In 2017, a comparison of VSRR was performed in patients who had preoperative >2+ AI vs. ≤2+ AI. Operative mortality was 2.2% and similar between groups. Patients with preoperative AI >2+ experienced significant reverse LV remodeling and improvements in LV function. In addition, eight-year freedom from recurrent AI >2+ was not impacted by the degree of preoperative AI and similar between groups (89.1% vs. 92.7%, P=0.57) (9).
When examining the impact of preoperative jet centricity in patients with >2+ preoperative AI, preoperative eccentric AI did not negatively impact operative outcomes when compared to preoperative central AI (30 d mortality 0% vs. 4%, eccentric vs. concentric, P=0.64). When comparing long-term outcomes, ten-year cumulative incidence of aortic valve replacement (AVR) (93% vs. 100%, P=0.98) and ten-year freedom from >1+ AI (15% vs. 0%, P=0.97) were similar between patients with preoperative eccentric AI compared to those with preoperative central AI (10).

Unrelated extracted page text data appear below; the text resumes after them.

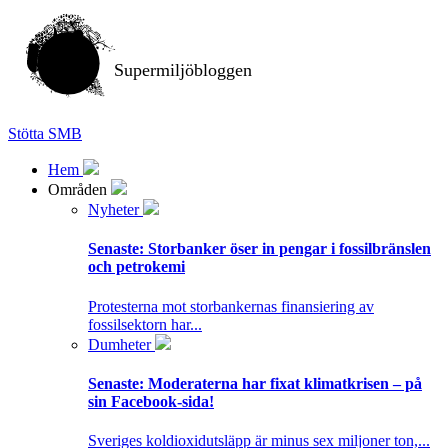
Supermiljöbloggen
Stötta SMB
Hem
Områden
Nyheter
Senaste:
Storbanker öser in pengar i fossilbränslen
och petrokemi
Protesterna mot storbankernas finansiering av
fossilsektorn har...
Dumheter
Senaste:
Moderaterna har fixat klimatkrisen – på
sin Facebook-sida!
Sveriges koldioxidutsläpp är minus sex miljoner ton,...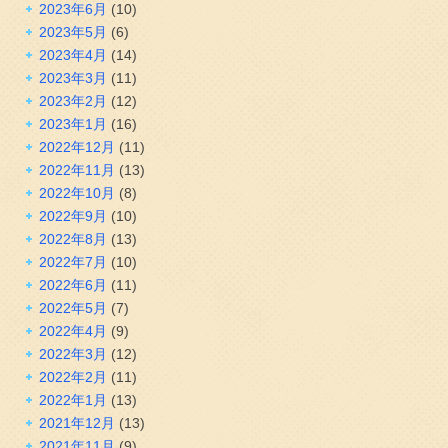
2023年6月
(10)
2023年5月
(6)
2023年4月
(14)
2023年3月
(11)
2023年2月
(12)
2023年1月
(16)
2022年12月
(11)
2022年11月
(13)
2022年10月
(8)
2022年9月
(10)
2022年8月
(13)
2022年7月
(10)
2022年6月
(11)
2022年5月
(7)
2022年4月
(9)
2022年3月
(12)
2022年2月
(11)
2022年1月
(13)
2021年12月
(13)
2021年11月
(9)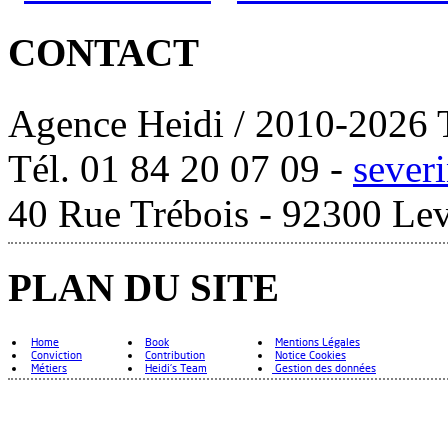
CONTACT
Agence Heidi / 2010-2026 T
Tél. 01 84 20 07 09 -
sever
40 Rue Trébois - 92300 Lev
PLAN DU SITE
Home
Book
Mentions Légales
Conviction
Contribution
Notice Cookies
Métiers
Heidi's Team
Gestion des données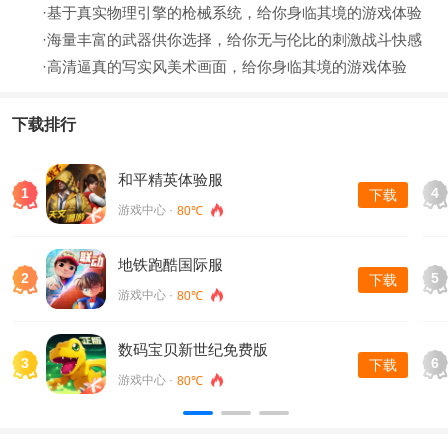
·基于真实物理引擎的枪械系统，给你身临其境的游戏体验
·海量丰富的武器供你选择，给你无与伦比的刺激战斗快感
·高清逼真的写实风美术画面，给你身临其境的游戏体验
下载排行
和平精英体验服
1
4
下载
游戏中心 ·
80℃
地铁跑酷国际服
2
5
下载
游戏中心 ·
80℃
数码宝贝新世纪免费版
3
6
下载
游戏中心 ·
80℃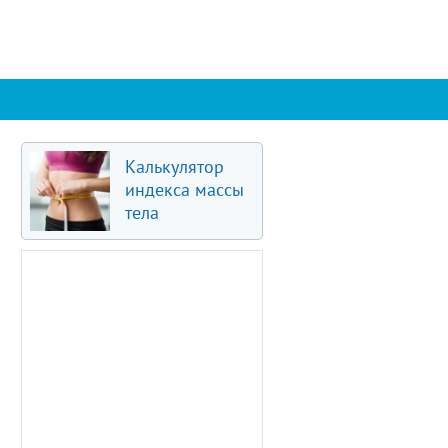
Калькулятор
индекса массы
тела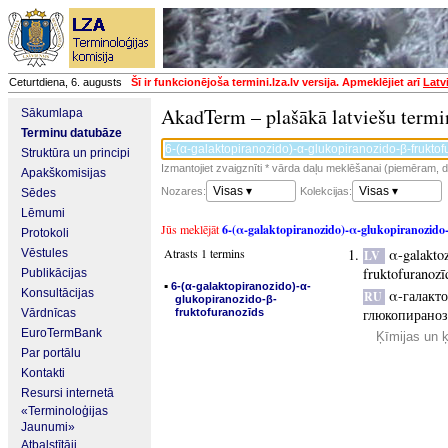
Ceturtdiena, 6. augusts
Šī ir funkcionējoša termini.lza.lv versija. Apmeklējiet arī
Latv
AkadTerm – plašākā latviešu termi
Sākumlapa
Terminu datubāze
Struktūra un principi
Izmantojiet zvaigznīti * vārda daļu meklēšanai (piemēram, da
Apakškomisijas
Visas ▾
Visas ▾
Nozares:
Kolekcijas:
Sēdes
Lēmumi
Jūs meklējāt
6-(α-galaktopiranozido)-α-glukopiranozido
Protokoli
Atrasts 1 termins
α-galakto
Vēstules
LV
fruktofuranozī
Publikācijas
▪
6-(α-galaktopiranozido)-α-
Konsultācijas
α-галакто
RU
glukopiranozido-β-
глюкопираноз
Vārdnīcas
fruktofuranozīds
EuroTermBank
Ķīmijas un 
Par portālu
Kontakti
Resursi internetā
«Terminoloģijas
Jaunumi»
Atbalstītāji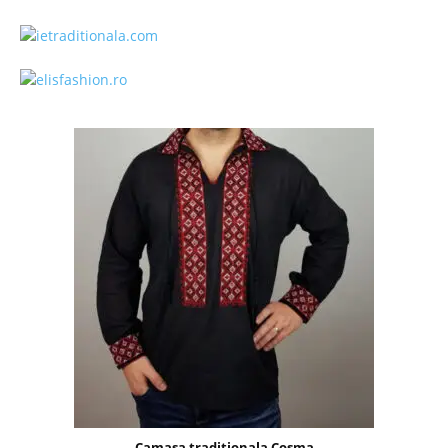
Camasa traditionala Cosma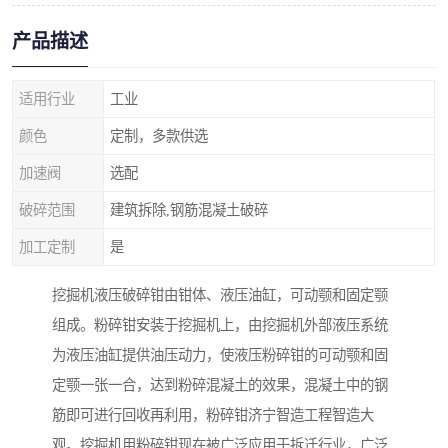
产品描述
适用行业
工业
颜色
定制，多款供选
加速阀
选配
破碎范围
建筑拆除,钢筋混凝土破碎
加工定制
是
挖掘机液压破碎钳由钳体、液压油缸，可动颚和固定颚
组成。粉碎钳安装于挖掘机上，由挖掘机外部液压系统
为液压油缸提供油压动力，使液压粉碎钳的可动颚和固
定颚一张一合，达到粉碎混凝土的效果，混凝土中的钢
筋即可进行回收再利用，粉碎钳济宁智造工程智造大
观。挖掘机用粉碎钳现在被广泛应用于拆迁行业，广泛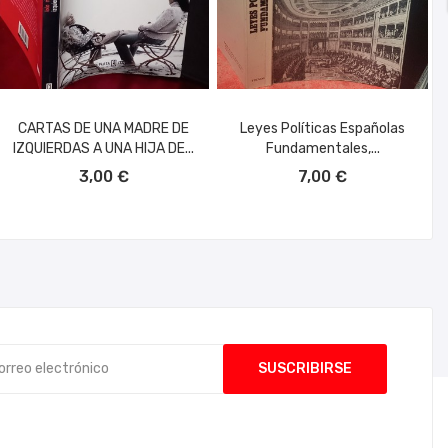
CARTAS DE UNA MADRE DE
Leyes Políticas Españolas
IZQUIERDAS A UNA HIJA DE...
Fundamentales,...
AÑADIR AL CARRITO
AÑADIR AL CARRITO
3,00 €
7,00 €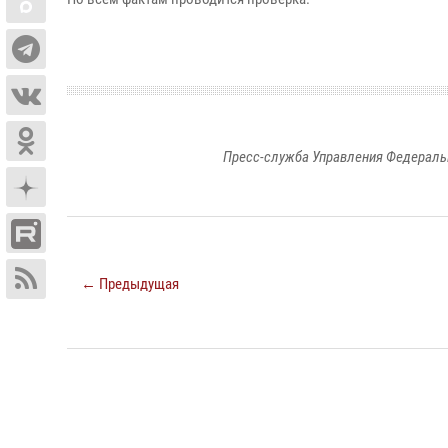
Пресс-служба Управления Федераль
← Предыдущая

Lastly, when performed in the setting of BAV anatomy, irrespective of the degree of preoperative AI, VSRR was found to have outstanding operative outcomes and long-term freedom from recurrent AI and AVR (11). When compared to trileaflet valves, performing VSRR in the setting of BAV anatomy resulted in equivalent operative and long-term outcomes, with cumulative incidence of >2+ AI 2% and AVR 4.3% (P=0.75) for trileaflet valve patients and 7.7% and 7.7% (P=0.81) for bicuspid valve patients at five years follow up (12).
In summary, VSRR using the reimplantation technique is a safe and durable operation when performed in a variety of clinical scenarios.
Conflicts of Interest: The authors have no conflicts of interest to declare.